Kafka timeout properly taken care of ?
Closed this issue · 1 comments
Following log entry can be seen several times in the output of singularity-stack logs burst alertprocessor -f
:
(alertprocessor:12 stdout) Running on epyc.astro.washington.edu:9092 group ampel-v0.3.3
(alertprocessor:15 stderr) %3|1531913500.128|FAIL|rdkafka#consumer-1| [thrd:128.95.79.19:9094/3]: 128.95.79.19:9094/3: 1 request(s) timed out: disconnect (average rtt 282.560ms)

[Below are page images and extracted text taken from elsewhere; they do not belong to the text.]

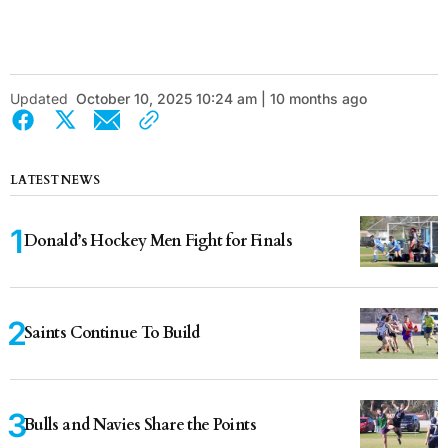
Updated
October 10, 2025 10:24 am | 10 months ago
LATEST NEWS
Donald’s Hockey Men Fight for Finals
Saints Continue To Build
Bulls and Navies Share the Points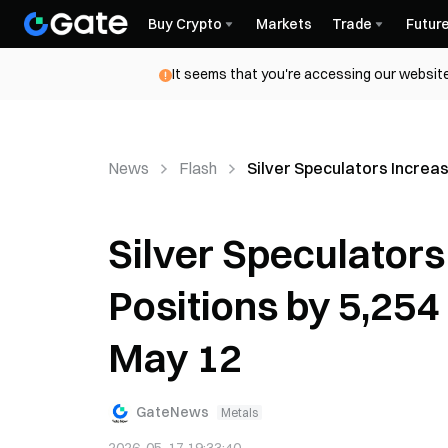
Buy Crypto
Markets
Trade
Futur
It seems that you're accessing our website
News
Flash
Silver Speculators Increa
Silver Speculators
Positions by 5,25
May 12
GateNews
Metals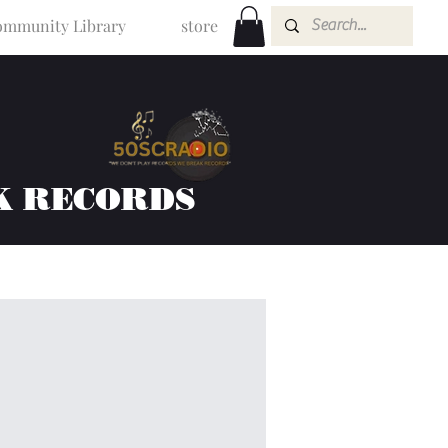
mmunity Library
store
K RECORDS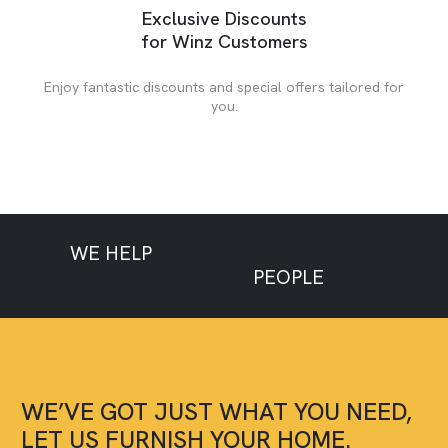
Exclusive Discounts
for Winz Customers
Enjoy fantastic discounts and special offers tailored for
you.
WE HELP
LOW CREDIT
NO CREDIT
POOR CREDIT
PEOPLE
WE’VE GOT JUST WHAT YOU NEED,
LET US FURNISH YOUR HOME.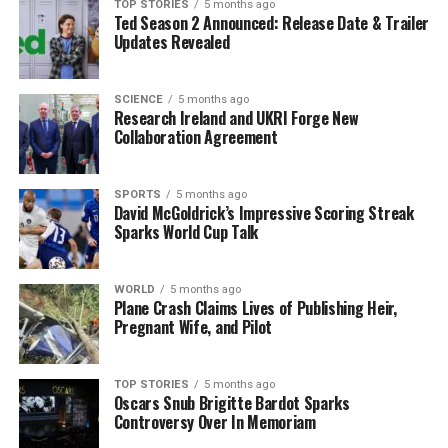
First Dates Ireland
, exemplify the unscripted genre
TOP STORIES
5 months ago
Ted Season 2 Announced: Release Date & Trailer
that will benefit from this new financial support. By
Updates Revealed
incentivizing homegrown productions, the government
hopes to enhance the visibility of Irish culture and
storytelling both locally and internationally.
SCIENCE
5 months ago
Research Ireland and UKRI Forge New
Collaboration Agreement
As the entertainment landscape continues to evolve,
this initiative marks a significant step forward for
Ireland’s creative industries, reinforcing its
SPORTS
5 months ago
David McGoldrick’s Impressive Scoring Streak
commitment to cultural expression and economic
Sparks World Cup Talk
growth through media production.
WORLD
5 months ago
RELATED TOPICS:
Plane Crash Claims Lives of Publishing Heir,
Pregnant Wife, and Pilot
UP NEXT
Cut Heating Costs This Winter: Avoid Common Mistakes
DON'T MISS
TOP STORIES
5 months ago
Government Invests €1.4 Million to Expand Glen of the
Oscars Snub Brigitte Bardot Sparks
Downs Nature Reserve
Controversy Over In Memoriam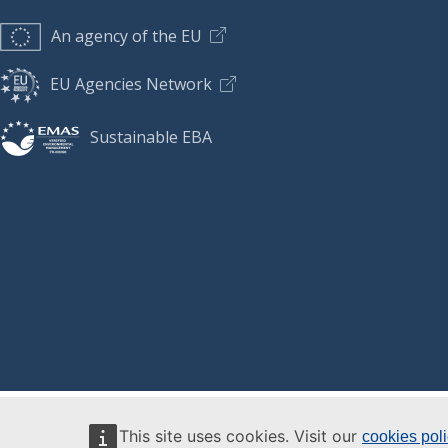
An agency of the EU
EU Agencies Network
Sustainable EBA
This site uses cookies. Visit our
cookies pol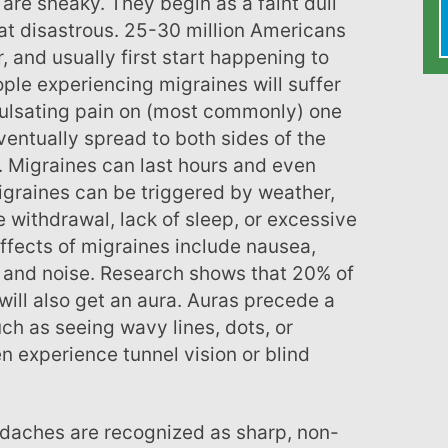
are sneaky. They begin as a faint dull
t disastrous. 25-30 million Americans
, and usually first start happening to
ple experiencing migraines will suffer
pulsating pain on (most commonly) one
ventually spread to both sides of the
Migraines can last hours and even
graines can be triggered by weather,
e withdrawal, lack of sleep, or excessive
ffects of migraines include nausea,
ht and noise. Research shows that 20% of
ill also get an aura. Auras precede a
h as seeing wavy lines, dots, or
n experience tunnel vision or blind
daches are recognized as sharp, non-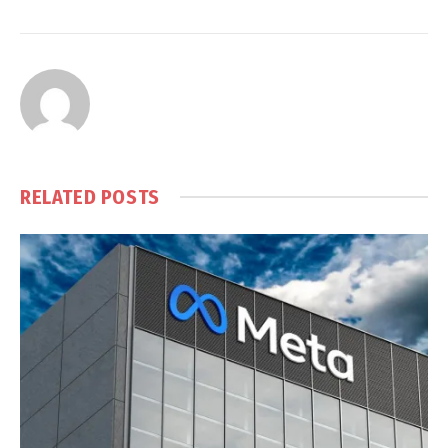
RELATED
POSTS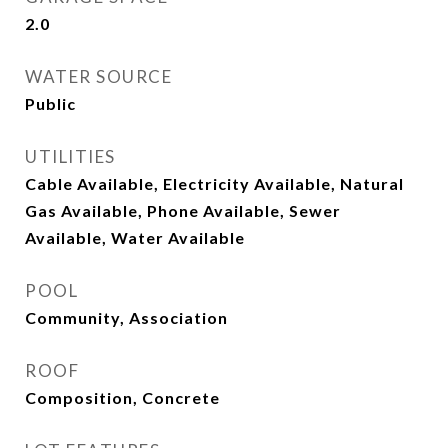
2.0
WATER SOURCE
Public
UTILITIES
Cable Available, Electricity Available, Natural
Gas Available, Phone Available, Sewer
Available, Water Available
POOL
Community, Association
ROOF
Composition, Concrete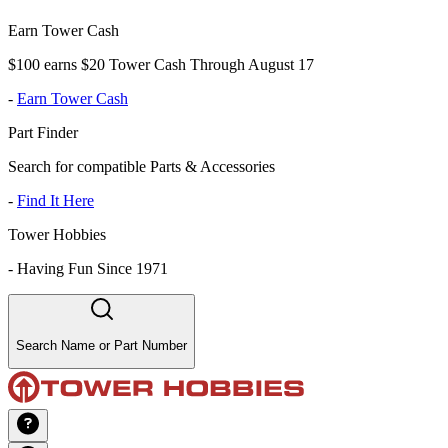
Earn Tower Cash
$100 earns $20 Tower Cash Through August 17
-
Earn Tower Cash
Part Finder
Search for compatible Parts & Accessories
-
Find It Here
Tower Hobbies
-
Having Fun Since 1971
Search Name or Part Number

(alertprocessor:14 stdout) Running on epyc.astro.washington.edu:9092 group ampel-v0.3.3
For confirmation: AMPEL handles those timeouts properly right ? ^^
Yes. The ZIAlertFetcher blocks while waiting for messages. When it receives a message, it is passed out to the caller, and the message is marked as consumed (in Kafka jargon, "its offset committed") when the next message is requested:
Ampel-core/src/ampel/pipeline/t0/ZIAlertFetcher.py
Lines 61 to 86 in e9bcdd1
When a new ZIAlertFetcher starts, it will receive only messages newer than those previously consumed. This means that no alerts can be missed, and alerts will only be delivered twice if the AlertProcessor encounters an error after having consumed the alert, but before it can request the next alert. This should not happen in normal operation.